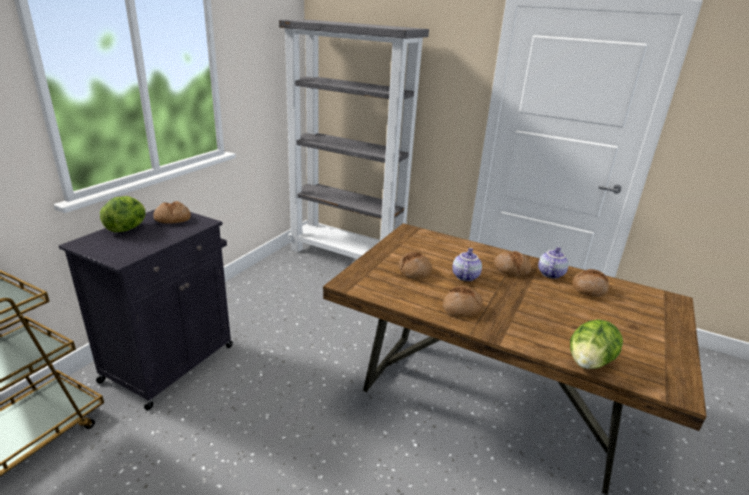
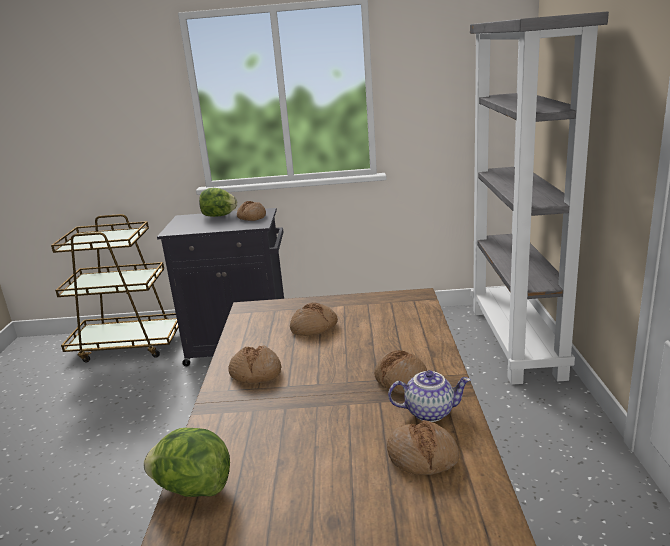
camera: 65 degrees right, 5 degrees down
teapot [452,248,482,281] -> none

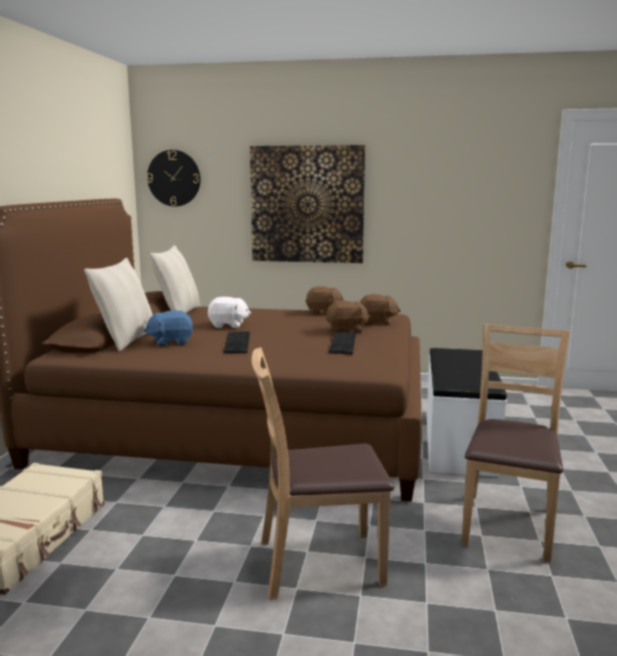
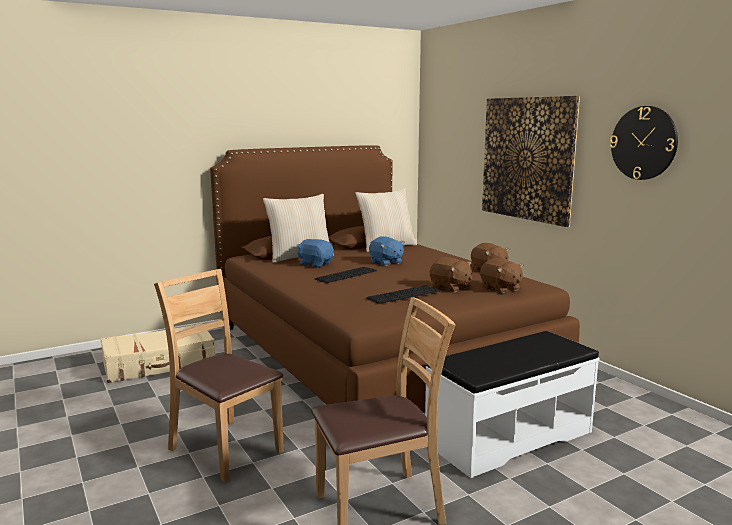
camera: 50 degrees right, 0 degrees up
wall clock [147,150,201,207] -> wall clock moved to [610,106,678,180]
white plush toy [208,297,251,328] -> blue plush toy [369,236,404,266]

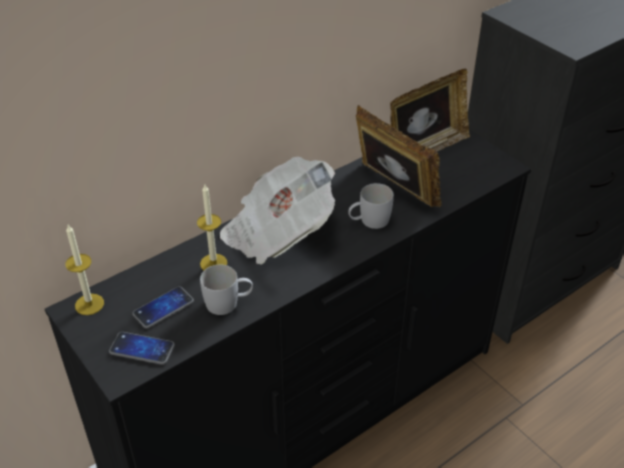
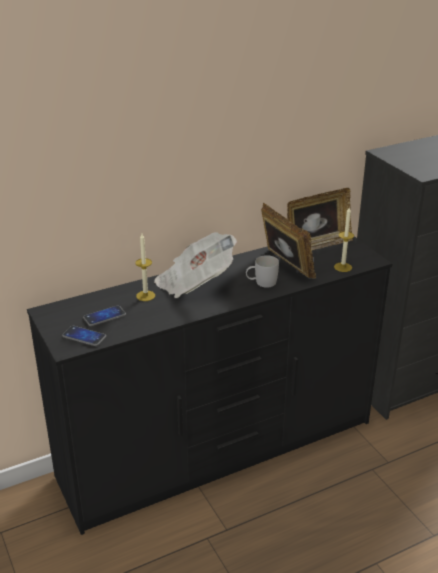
camera: 10 degrees right, 10 degrees down
candle [65,225,104,315] -> candle moved to [334,207,354,272]
white mug [200,265,253,315] -> none

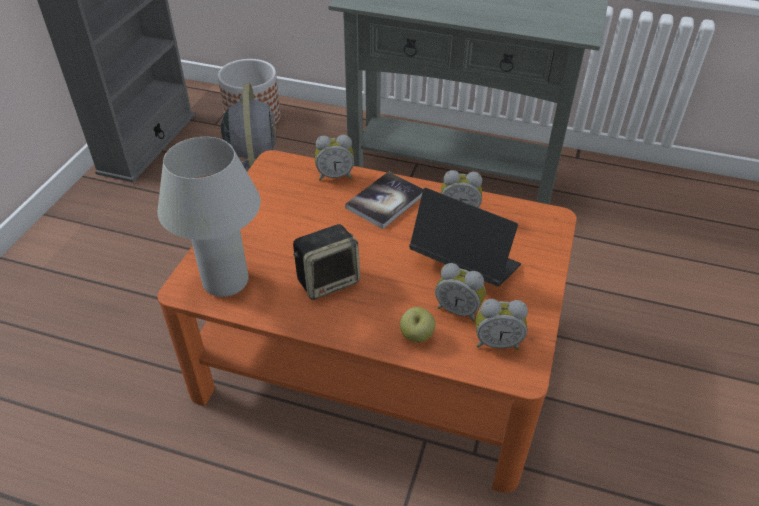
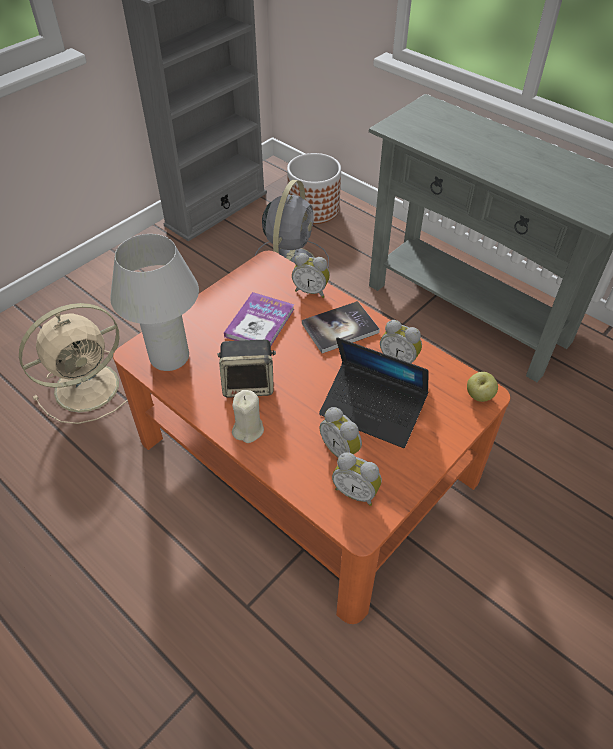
camera: 25 degrees right, 5 degrees up
apple [400,307,436,343] -> apple moved to [467,372,498,402]
laptop [409,188,521,287] -> laptop turned 150 degrees clockwise [319,337,429,448]
none -> beige fan [19,303,128,424]
none -> book [224,292,294,346]
none -> beige candle [232,389,264,443]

****************************************

Scan the lines above for "right" and state how many match, nothing more.

4